Excitingly, towards the ultimate goal of inducing (permanent) gene expression changes, the epigenetic editing technology provides a unique approach to address cause-versus-consequence of epigenetics versus transcription regulation by transcription factors.

Although ATFs are generally assumed to be transient, we have identified situations in which short-term exposure to ATFs can result in long-term expression changes. Such conditions allow us to explore underlying chromatin changes and to identify instructive dominant epigenetic signatures. Such landscapes are currently being mimicked by epigenetic editing to eventually tip the balance from euchromatin to heterochromatin and vice versa.

Q. Where do you see things going? What do you think will be the next big breakthrough in epigenetics research?

In this post-genomics era, huge efforts are devoted to epigenome-wide association studies. This will yield new insights in clinical epigenetics research (for example diagnostics) but such studies are merely associative in nature: few studies actually address the functional effects of epigenetic mutations. 

The CRISPR-Cas approach will prove instrumental in validating the involvement of genomic loci in diseases. The approach is currently being repurposed for epigenetic editing, as catalytically inactive Cas proteins can be fused to epigenetic writers and erasers. If we can further optimize CRISPR-Cas epigenetic editing into a robust technology, this will provide a cheap and flexible way to validate functional epigenetic mutations allowing accurate diagnostics and maybe—in the future—open new avenues for therapeutic approaches.

Q. What are the highlights of your career so far?

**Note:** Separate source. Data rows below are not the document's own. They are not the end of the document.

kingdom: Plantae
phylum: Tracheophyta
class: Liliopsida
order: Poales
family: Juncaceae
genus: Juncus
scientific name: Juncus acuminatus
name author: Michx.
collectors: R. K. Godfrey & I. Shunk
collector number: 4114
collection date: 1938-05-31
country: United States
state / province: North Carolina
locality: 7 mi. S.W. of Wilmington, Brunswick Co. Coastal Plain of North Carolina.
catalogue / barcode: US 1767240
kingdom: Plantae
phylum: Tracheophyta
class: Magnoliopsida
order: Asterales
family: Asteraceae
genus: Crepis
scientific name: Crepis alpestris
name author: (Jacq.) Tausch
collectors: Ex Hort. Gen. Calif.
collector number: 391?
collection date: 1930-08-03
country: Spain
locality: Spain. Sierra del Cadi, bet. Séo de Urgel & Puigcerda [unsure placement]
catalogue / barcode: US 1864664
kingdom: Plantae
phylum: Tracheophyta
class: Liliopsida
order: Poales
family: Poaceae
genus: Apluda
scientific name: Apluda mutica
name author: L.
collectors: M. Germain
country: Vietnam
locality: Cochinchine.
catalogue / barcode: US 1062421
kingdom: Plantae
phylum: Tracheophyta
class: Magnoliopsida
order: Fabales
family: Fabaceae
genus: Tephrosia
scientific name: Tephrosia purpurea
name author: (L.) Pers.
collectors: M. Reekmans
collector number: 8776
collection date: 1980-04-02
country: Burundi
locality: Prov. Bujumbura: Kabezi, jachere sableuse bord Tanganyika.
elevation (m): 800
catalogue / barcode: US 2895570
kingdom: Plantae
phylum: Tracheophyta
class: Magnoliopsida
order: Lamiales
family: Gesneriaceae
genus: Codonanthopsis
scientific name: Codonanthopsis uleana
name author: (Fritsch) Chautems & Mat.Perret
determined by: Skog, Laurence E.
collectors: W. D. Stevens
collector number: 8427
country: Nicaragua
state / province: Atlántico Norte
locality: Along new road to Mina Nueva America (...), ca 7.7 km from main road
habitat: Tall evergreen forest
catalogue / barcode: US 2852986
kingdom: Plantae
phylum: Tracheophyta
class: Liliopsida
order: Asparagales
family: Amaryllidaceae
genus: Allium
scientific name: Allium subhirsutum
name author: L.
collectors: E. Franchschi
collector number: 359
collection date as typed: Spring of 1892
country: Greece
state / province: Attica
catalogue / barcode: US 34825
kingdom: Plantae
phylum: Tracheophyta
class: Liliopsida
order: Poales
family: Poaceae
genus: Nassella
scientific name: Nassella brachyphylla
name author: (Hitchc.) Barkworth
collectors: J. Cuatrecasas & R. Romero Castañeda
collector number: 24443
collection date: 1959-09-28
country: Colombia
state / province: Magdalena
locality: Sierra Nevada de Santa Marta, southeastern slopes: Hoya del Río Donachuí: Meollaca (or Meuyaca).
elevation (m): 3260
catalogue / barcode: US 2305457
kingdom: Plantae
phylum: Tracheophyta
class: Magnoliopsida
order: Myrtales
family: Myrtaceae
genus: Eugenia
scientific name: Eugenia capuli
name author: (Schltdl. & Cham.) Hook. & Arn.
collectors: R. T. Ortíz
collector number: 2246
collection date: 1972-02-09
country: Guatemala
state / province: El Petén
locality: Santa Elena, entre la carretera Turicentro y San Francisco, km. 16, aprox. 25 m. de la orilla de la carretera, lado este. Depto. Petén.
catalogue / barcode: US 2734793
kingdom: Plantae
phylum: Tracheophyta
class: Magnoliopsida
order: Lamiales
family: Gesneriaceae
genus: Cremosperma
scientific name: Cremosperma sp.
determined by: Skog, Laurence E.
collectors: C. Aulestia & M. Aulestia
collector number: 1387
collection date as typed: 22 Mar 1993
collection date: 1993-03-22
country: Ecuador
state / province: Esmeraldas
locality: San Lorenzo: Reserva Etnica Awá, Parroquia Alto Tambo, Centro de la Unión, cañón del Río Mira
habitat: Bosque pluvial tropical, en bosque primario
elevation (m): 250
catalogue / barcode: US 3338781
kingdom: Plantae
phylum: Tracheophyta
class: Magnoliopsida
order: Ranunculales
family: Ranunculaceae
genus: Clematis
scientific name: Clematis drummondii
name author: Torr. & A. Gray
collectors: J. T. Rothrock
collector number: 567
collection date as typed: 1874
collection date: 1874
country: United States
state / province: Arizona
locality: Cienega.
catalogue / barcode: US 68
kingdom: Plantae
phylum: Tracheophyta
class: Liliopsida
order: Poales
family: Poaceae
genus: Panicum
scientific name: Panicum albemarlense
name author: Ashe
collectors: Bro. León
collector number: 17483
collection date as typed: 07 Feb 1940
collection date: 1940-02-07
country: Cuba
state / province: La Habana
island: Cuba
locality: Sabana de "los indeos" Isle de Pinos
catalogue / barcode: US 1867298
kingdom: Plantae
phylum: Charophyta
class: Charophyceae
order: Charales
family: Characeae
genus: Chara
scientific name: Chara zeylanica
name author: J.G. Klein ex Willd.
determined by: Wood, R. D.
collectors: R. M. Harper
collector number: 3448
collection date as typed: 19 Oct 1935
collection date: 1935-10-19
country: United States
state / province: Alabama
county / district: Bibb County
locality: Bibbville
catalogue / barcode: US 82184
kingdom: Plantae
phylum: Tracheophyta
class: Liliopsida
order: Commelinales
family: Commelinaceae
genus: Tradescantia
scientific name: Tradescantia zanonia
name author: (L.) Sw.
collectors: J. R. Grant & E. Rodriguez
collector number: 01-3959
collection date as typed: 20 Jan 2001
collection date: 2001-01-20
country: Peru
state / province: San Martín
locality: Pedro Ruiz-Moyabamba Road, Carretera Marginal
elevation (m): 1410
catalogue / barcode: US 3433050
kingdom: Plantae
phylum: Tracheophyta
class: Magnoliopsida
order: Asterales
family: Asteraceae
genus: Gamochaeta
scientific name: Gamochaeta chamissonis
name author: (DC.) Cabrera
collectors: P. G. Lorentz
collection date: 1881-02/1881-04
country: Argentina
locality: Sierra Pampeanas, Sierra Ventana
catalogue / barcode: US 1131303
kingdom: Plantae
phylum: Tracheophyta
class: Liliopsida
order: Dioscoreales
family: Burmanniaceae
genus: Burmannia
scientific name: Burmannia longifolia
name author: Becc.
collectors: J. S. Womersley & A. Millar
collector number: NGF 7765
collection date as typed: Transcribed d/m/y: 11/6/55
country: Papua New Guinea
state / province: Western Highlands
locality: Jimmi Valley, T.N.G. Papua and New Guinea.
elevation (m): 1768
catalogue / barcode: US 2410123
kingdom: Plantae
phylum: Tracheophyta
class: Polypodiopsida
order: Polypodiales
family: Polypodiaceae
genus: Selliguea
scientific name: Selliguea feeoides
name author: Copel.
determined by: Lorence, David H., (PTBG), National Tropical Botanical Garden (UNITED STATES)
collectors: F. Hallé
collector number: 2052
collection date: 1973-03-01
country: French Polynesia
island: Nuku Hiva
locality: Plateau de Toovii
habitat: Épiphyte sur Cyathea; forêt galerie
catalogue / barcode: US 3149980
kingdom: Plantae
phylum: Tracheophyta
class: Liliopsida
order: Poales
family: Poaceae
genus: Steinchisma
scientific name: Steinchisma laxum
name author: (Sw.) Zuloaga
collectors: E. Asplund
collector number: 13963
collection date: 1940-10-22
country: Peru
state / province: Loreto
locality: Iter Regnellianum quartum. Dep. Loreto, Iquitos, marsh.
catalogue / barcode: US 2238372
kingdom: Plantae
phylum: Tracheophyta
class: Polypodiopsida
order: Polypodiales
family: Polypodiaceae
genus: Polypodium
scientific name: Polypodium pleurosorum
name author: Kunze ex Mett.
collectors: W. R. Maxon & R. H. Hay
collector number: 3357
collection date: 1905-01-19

Initially, I faced much disbelief due to dogmas in the field (for instance, epigenetically silenced genes cannot be accessed; epigenetic marks are not instructive of gene expression). Despite this, my team and others were able to show that it is feasible to re-express any given epigenetically silenced gene. So far, in my lab, we have not encountered a gene which could not be re-expressed (out of a list of approximately 20 targets). 

Next, we confirmed the overlooked Snowdon et al. (2002) paper by targeting H3K9 methylation to repress an endogenous gene (VEGF-A). Our target gene was a highly overexpressed oncogene (HER2/neu) indicating the relevance of the approach (Falahi et al., 2013). Excitingly, we were able to actually remove local DNA methylation, which did result in gene activation (Chen et al., 2014). Now, we have established a large collection of genes and relevant cell lines to exploit our validated engineered zinc finger proteins and/or sgRNAs, and a wide variety of fused epigenetic effector domains: the stage is set for systematic interrogation of microchromatin restrictions.

Apart from lab work, I am proud to be an associate editor of Clinical Epigenetics, which obtained its first impact factor of 6.2! As a vice-chair of a newly granted EU-COST (European Cooperation in Science and Technology) action (EpiCHEM), I am excited to collaborate with experts within a broad network to, among others, unravel the actual contribution of epigenetic drugs on epigenetic targets.

Q. Any words of wisdom for young researchers just starting?

If dogmas prevent you from achieving wide-spread support: be persistent and keep on trying to realize the "impossible".

Q. One thing you could not live without (inside or outside the lab)?

Apart from the absolute essentials: sunshine.